**Dataset items:**

—————

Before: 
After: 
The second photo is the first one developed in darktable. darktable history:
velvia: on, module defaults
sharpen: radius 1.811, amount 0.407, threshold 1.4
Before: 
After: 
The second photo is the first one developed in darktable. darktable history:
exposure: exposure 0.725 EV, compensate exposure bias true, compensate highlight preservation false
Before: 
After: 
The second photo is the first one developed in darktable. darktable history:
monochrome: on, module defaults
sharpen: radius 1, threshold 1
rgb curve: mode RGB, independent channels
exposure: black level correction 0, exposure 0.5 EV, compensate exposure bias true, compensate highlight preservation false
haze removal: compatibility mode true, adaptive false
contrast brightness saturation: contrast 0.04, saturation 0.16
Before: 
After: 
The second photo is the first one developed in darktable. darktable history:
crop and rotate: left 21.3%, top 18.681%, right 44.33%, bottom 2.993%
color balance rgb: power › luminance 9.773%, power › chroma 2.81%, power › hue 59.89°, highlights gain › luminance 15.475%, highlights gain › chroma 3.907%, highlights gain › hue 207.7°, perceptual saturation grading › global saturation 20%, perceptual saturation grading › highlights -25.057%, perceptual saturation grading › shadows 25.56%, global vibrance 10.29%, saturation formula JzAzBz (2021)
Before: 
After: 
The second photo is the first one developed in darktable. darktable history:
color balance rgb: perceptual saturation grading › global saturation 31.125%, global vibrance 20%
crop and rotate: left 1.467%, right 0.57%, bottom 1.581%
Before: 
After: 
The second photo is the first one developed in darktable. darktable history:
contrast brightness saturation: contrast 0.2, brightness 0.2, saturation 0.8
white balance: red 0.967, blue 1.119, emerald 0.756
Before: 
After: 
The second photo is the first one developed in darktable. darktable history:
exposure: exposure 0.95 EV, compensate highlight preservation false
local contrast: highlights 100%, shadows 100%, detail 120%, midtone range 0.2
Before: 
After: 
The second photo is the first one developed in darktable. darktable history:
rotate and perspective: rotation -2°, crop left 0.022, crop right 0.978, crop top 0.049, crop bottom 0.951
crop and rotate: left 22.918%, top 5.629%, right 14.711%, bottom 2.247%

—————

**EXERCISE GOAL:** Please arrange the rows from the very first line through the line containing "exposure: exposure 0.725", including that line, as a JSON list of strings with one string per line and no blank lines.

**OUTPUT OF THE EXERCISE:**
[
  "Before: ",
  "After: ",
  "The second photo is the first one developed in darktable. darktable history:",
  "velvia: on, module defaults",
  "sharpen: radius 1.811, amount 0.407, threshold 1.4",
  "Before: ",
  "After: ",
  "The second photo is the first one developed in darktable. darktable history:",
  "exposure: exposure 0.725 EV, compensate exposure bias true, compensate highlight preservation false"
]